## WHAT YOU NEED TO DO
Write out every entry again exactly as it stands.
** Opening GIVEN RECORDS block **
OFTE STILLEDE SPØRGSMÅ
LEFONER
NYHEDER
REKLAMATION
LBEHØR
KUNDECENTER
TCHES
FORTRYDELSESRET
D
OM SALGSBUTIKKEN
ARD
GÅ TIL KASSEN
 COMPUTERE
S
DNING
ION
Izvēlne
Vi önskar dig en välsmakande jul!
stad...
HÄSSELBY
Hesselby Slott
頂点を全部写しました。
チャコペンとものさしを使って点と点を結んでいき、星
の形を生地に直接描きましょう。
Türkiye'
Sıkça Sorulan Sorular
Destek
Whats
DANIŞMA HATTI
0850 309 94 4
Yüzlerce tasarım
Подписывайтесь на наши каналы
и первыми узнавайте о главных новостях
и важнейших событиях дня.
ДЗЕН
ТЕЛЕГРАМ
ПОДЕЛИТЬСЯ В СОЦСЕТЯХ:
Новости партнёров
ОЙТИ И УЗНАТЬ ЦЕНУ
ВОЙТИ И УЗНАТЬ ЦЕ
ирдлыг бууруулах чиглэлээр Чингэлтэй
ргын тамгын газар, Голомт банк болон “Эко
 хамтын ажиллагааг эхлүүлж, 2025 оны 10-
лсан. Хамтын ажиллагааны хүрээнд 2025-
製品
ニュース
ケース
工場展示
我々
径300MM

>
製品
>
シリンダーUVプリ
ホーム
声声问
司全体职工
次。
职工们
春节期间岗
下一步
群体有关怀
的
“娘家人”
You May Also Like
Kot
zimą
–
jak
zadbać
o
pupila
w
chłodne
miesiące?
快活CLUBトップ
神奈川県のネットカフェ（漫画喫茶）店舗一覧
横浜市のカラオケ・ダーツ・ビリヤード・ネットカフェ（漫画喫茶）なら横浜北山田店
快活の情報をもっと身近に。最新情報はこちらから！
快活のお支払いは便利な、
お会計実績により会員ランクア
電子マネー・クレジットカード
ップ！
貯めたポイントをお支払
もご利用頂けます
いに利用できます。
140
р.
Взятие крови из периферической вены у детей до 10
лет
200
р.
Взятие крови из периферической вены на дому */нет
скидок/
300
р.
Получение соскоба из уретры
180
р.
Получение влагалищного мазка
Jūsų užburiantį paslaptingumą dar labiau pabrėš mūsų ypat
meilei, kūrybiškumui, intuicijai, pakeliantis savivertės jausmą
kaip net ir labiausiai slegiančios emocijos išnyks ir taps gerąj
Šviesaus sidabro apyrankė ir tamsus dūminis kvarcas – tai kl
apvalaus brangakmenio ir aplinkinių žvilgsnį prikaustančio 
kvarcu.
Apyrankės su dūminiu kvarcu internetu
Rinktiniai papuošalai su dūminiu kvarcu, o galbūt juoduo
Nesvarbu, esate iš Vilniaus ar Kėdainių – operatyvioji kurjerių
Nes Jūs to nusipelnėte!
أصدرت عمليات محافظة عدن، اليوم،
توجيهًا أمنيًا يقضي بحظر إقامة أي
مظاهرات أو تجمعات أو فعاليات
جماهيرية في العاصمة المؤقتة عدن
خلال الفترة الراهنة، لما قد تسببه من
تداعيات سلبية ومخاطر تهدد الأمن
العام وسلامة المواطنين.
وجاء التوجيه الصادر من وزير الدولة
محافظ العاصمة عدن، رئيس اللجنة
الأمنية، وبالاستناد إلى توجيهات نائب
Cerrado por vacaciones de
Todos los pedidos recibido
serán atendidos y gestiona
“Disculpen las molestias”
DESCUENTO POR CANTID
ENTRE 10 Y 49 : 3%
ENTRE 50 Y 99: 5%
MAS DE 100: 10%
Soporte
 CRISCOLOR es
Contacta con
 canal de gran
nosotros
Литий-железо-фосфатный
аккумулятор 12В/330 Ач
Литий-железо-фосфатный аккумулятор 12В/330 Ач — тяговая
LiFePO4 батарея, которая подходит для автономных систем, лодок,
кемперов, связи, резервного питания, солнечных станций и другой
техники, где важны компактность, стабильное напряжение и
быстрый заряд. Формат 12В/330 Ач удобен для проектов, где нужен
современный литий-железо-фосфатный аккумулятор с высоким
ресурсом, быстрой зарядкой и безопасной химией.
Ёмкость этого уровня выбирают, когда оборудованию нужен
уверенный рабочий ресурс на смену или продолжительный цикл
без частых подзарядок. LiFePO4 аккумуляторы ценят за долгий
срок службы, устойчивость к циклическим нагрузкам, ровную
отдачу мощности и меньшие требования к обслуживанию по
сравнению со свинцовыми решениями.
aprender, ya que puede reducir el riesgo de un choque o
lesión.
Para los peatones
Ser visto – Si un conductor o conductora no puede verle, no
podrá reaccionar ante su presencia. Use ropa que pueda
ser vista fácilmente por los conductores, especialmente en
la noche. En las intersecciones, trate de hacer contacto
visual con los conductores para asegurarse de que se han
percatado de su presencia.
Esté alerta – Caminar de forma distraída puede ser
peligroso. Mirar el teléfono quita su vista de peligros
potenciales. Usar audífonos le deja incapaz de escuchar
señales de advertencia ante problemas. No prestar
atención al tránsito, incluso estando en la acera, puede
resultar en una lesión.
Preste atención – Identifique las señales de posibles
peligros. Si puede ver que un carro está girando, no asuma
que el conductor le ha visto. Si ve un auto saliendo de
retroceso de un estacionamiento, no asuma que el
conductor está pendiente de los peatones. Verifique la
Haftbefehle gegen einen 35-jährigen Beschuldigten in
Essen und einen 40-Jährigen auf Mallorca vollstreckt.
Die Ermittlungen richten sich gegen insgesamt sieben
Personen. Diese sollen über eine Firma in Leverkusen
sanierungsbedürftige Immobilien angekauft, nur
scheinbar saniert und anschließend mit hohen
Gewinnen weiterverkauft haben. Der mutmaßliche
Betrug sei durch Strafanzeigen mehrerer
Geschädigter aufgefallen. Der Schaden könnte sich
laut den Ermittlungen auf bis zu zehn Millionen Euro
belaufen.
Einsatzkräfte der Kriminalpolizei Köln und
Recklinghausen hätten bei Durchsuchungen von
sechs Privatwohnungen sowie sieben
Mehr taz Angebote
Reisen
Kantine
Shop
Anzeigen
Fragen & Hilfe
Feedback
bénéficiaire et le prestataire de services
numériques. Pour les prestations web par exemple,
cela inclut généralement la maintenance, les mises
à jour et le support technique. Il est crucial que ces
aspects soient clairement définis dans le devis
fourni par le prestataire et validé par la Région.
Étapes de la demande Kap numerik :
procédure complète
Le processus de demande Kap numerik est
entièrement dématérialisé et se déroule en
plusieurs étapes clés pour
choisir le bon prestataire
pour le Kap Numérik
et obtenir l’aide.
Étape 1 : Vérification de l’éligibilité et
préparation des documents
** Closing GIVEN RECORDS block **
## YOUR RESPONSE
OFTE STILLEDE SPØRGSMÅ
LEFONER
NYHEDER
REKLAMATION
LBEHØR
KUNDECENTER
TCHES
FORTRYDELSESRET
D
OM SALGSBUTIKKEN
ARD
GÅ TIL KASSEN
 COMPUTERE
S
DNING
ION
Izvēlne
Vi önskar dig en välsmakande jul!
stad...
HÄSSELBY
Hesselby Slott
頂点を全部写しました。
チャコペンとものさしを使って点と点を結んでいき、星
の形を生地に直接描きましょう。
Türkiye'
Sıkça Sorulan Sorular
Destek
Whats
DANIŞMA HATTI
0850 309 94 4
Yüzlerce tasarım
Подписывайтесь на наши каналы
и первыми узнавайте о главных новостях
и важнейших событиях дня.
ДЗЕН
ТЕЛЕГРАМ
ПОДЕЛИТЬСЯ В СОЦСЕТЯХ:
Новости партнёров
ОЙТИ И УЗНАТЬ ЦЕНУ
ВОЙТИ И УЗНАТЬ ЦЕ
ирдлыг бууруулах чиглэлээр Чингэлтэй
ргын тамгын газар, Голомт банк болон “Эко
 хамтын ажиллагааг эхлүүлж, 2025 оны 10-
лсан. Хамтын ажиллагааны хүрээнд 2025-
製品
ニュース
ケース
工場展示
我々
径300MM

>
製品
>
シリンダーUVプリ
ホーム
声声问
司全体职工
次。
职工们
春节期间岗
下一步
群体有关怀
的
“娘家人”
You May Also Like
Kot
zimą
–
jak
zadbać
o
pupila
w
chłodne
miesiące?
快活CLUBトップ
神奈川県のネットカフェ（漫画喫茶）店舗一覧
横浜市のカラオケ・ダーツ・ビリヤード・ネットカフェ（漫画喫茶）なら横浜北山田店
快活の情報をもっと身近に。最新情報はこちらから！
快活のお支払いは便利な、
お会計実績により会員ランクア
電子マネー・クレジットカード
ップ！
貯めたポイントをお支払
もご利用頂けます
いに利用できます。
140
р.
Взятие крови из периферической вены у детей до 10
лет
200
р.
Взятие крови из периферической вены на дому */нет
скидок/
300
р.
Получение соскоба из уретры
180
р.
Получение влагалищного мазка
Jūsų užburiantį paslaptingumą dar labiau pabrėš mūsų ypat
meilei, kūrybiškumui, intuicijai, pakeliantis savivertės jausmą
kaip net ir labiausiai slegiančios emocijos išnyks ir taps gerąj
Šviesaus sidabro apyrankė ir tamsus dūminis kvarcas – tai kl
apvalaus brangakmenio ir aplinkinių žvilgsnį prikaustančio 
kvarcu.
Apyrankės su dūminiu kvarcu internetu
Rinktiniai papuošalai su dūminiu kvarcu, o galbūt juoduo
Nesvarbu, esate iš Vilniaus ar Kėdainių – operatyvioji kurjerių
Nes Jūs to nusipelnėte!
أصدرت عمليات محافظة عدن، اليوم،
توجيهًا أمنيًا يقضي بحظر إقامة أي
مظاهرات أو تجمعات أو فعاليات
جماهيرية في العاصمة المؤقتة عدن
خلال الفترة الراهنة، لما قد تسببه من
تداعيات سلبية ومخاطر تهدد الأمن
العام وسلامة المواطنين.
وجاء التوجيه الصادر من وزير الدولة
محافظ العاصمة عدن، رئيس اللجنة
الأمنية، وبالاستناد إلى توجيهات نائب
Cerrado por vacaciones de
Todos los pedidos recibido
serán atendidos y gestiona
“Disculpen las molestias”
DESCUENTO POR CANTID
ENTRE 10 Y 49 : 3%
ENTRE 50 Y 99: 5%
MAS DE 100: 10%
Soporte
 CRISCOLOR es
Contacta con
 canal de gran
nosotros
Литий-железо-фосфатный
аккумулятор 12В/330 Ач
Литий-железо-фосфатный аккумулятор 12В/330 Ач — тяговая
LiFePO4 батарея, которая подходит для автономных систем, лодок,
кемперов, связи, резервного питания, солнечных станций и другой
техники, где важны компактность, стабильное напряжение и
быстрый заряд. Формат 12В/330 Ач удобен для проектов, где нужен
современный литий-железо-фосфатный аккумулятор с высоким
ресурсом, быстрой зарядкой и безопасной химией.
Ёмкость этого уровня выбирают, когда оборудованию нужен
уверенный рабочий ресурс на смену или продолжительный цикл
без частых подзарядок. LiFePO4 аккумуляторы ценят за долгий
срок службы, устойчивость к циклическим нагрузкам, ровную
отдачу мощности и меньшие требования к обслуживанию по
сравнению со свинцовыми решениями.
aprender, ya que puede reducir el riesgo de un choque o
lesión.
Para los peatones
Ser visto – Si un conductor o conductora no puede verle, no
podrá reaccionar ante su presencia. Use ropa que pueda
ser vista fácilmente por los conductores, especialmente en
la noche. En las intersecciones, trate de hacer contacto
visual con los conductores para asegurarse de que se han
percatado de su presencia.
Esté alerta – Caminar de forma distraída puede ser
peligroso. Mirar el teléfono quita su vista de peligros
potenciales. Usar audífonos le deja incapaz de escuchar
señales de advertencia ante problemas. No prestar
atención al tránsito, incluso estando en la acera, puede
resultar en una lesión.
Preste atención – Identifique las señales de posibles
peligros. Si puede ver que un carro está girando, no asuma
que el conductor le ha visto. Si ve un auto saliendo de
retroceso de un estacionamiento, no asuma que el
conductor está pendiente de los peatones. Verifique la
Haftbefehle gegen einen 35-jährigen Beschuldigten in
Essen und einen 40-Jährigen auf Mallorca vollstreckt.
Die Ermittlungen richten sich gegen insgesamt sieben
Personen. Diese sollen über eine Firma in Leverkusen
sanierungsbedürftige Immobilien angekauft, nur
scheinbar saniert und anschließend mit hohen
Gewinnen weiterverkauft haben. Der mutmaßliche
Betrug sei durch Strafanzeigen mehrerer
Geschädigter aufgefallen. Der Schaden könnte sich
laut den Ermittlungen auf bis zu zehn Millionen Euro
belaufen.
Einsatzkräfte der Kriminalpolizei Köln und
Recklinghausen hätten bei Durchsuchungen von
sechs Privatwohnungen sowie sieben
Mehr taz Angebote
Reisen
Kantine
Shop
Anzeigen
Fragen & Hilfe
Feedback
bénéficiaire et le prestataire de services
numériques. Pour les prestations web par exemple,
cela inclut généralement la maintenance, les mises
à jour et le support technique. Il est crucial que ces
aspects soient clairement définis dans le devis
fourni par le prestataire et validé par la Région.
Étapes de la demande Kap numerik :
procédure complète
Le processus de demande Kap numerik est
entièrement dématérialisé et se déroule en
plusieurs étapes clés pour
choisir le bon prestataire
pour le Kap Numérik
et obtenir l’aide.
Étape 1 : Vérification de l’éligibilité et
préparation des documents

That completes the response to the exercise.